Contact us directly if you would like to find out more about our artists featured below or purchase one of their pieces.
Tamsin Abbott
For Tamsin the old world of Britain runs in her veins. The whole of her adult life has been shaped by a determination to live in the countryside and to discover its ancient magic.
Today most of Tamsin’s work has been influenced by the Herefordshire countryside around her home, the orchards, the hills, the woods and all the plants, birds and animals that grow and live about. For her the seasons provide an ever changing abundance of colour and sights. Even in winter when the short gloomy days can be depressing there is the beauty of the naked trees to admire and the moonlit night to enjoy as early as five o’clock!
Working with glass has really helped her appreciate and be inspired by these things.
Kim Carlow
Since completing her studies, Kim has exhibited nationwide. Having taught for many years in an art department of a Further Education College in Devon, Kim has returned full time to her own work.
In recent years Kim has been part of the Craft Festival events and was selected by journalist and author of “Craft Britain” Helen Chislett, as one of the top 5 makers at The Craft Festival in Bovey Tracey.
She has also recently exhibited at Make South West as well as being part of the permanent craft collection at The Burton Art Gallery, North Devon.
Kim moved from Devon to Pembrokeshire and her studio/gallery is open to the public in Tenby.

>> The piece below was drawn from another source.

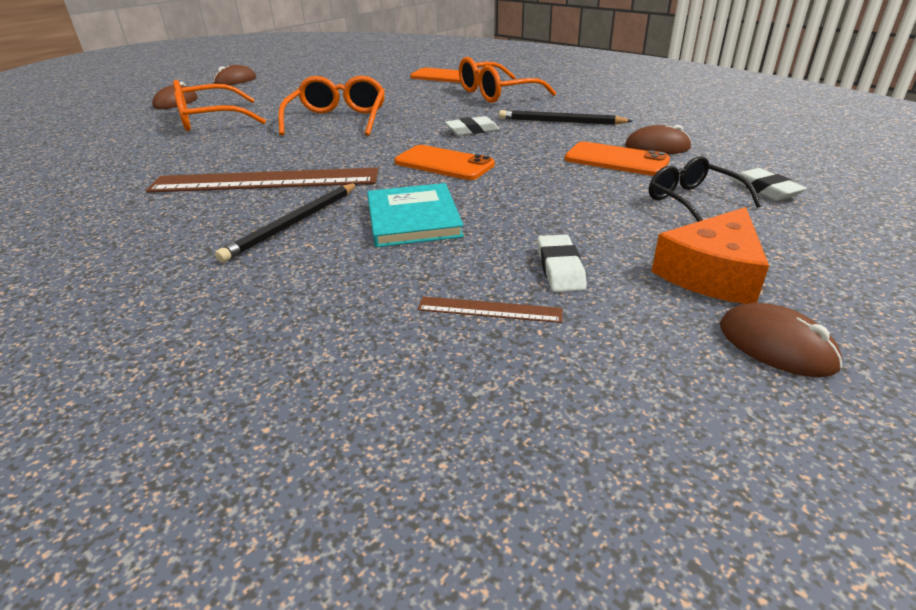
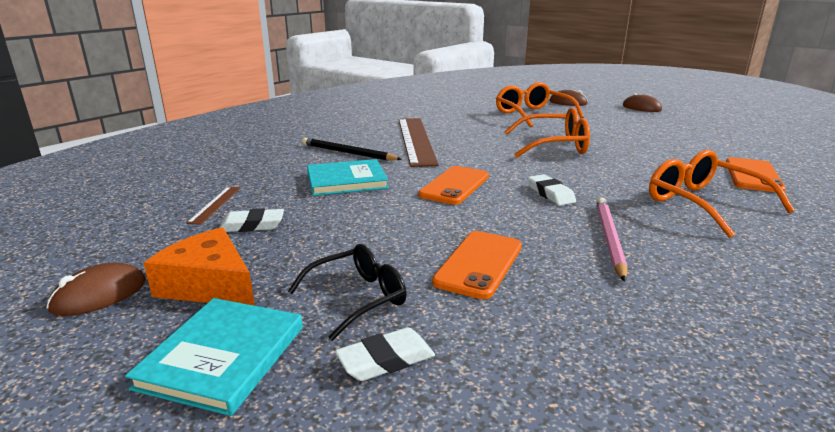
camera: 85 degrees right, 10 degrees down
black pencil [499,110,632,125] -> pink pencil [596,197,628,282]
brown mouse [625,125,692,154] -> none
none -> turquoise book [125,298,303,416]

“I take great pleasure in translating the views about me into lino cut prints. It is all about finding patterns and the act of carving the block offers the opportunity to really flow and play around with different forms of movement. I live by the sea and enjoy the feeling of being on the coastal edge. Patterns, edges and how elements meet, have continued to inspire and drive the way I work”.
Mark Griffiths
Mark was born in 1956 in South Shropshire. An inspirational art teacher, a contemporary of Mick Casson who had trained with Mick at Harrow, encouraged him to take up pottery and a lifelong passion began. Mark got his first job working as a thrower for Colin Carr, a slab builder in Derbyshire.

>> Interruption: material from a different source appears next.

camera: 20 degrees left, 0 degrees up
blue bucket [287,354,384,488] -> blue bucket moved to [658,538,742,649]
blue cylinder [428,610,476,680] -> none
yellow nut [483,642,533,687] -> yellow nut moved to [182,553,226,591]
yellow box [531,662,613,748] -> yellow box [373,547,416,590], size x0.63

Next Mark worked for sculptor Fritz Stellar at the Square One Design Workshop, near Stratford-on-Avon. Fritz was a charismatic entrepreneur. When Mark wasn’t throwing pots he worked on huge ceramic murals for the emerging new town centres. But it was the time spent with Russell Collins, one of the finest teachers and throwers and the most patient man Mark knows, that gave him the confidence to set up his first workshop in 1975 with the help of a New Craftsman’s Grant of £1600 from the CAC.
From there Mark moved to West Wales but it was the 1980s and tastes had changed again. Stoneware domestic pots were hard to sell and Mark made thousands of terracotta bird feeders and parsley pots for mail order firms which paid the mortgage and helped him move back to South Shropshire. There Mark rebuilt his workshop in a redundant village school where he continues to work today. He made terracotta garden pots for many years, undertaking big commissions for the National Trust and other estates until the physical toll of working on such a scale forced a return to high fired stoneware about twelve years ago. So Mark has come full circle, back to where he started forty years ago.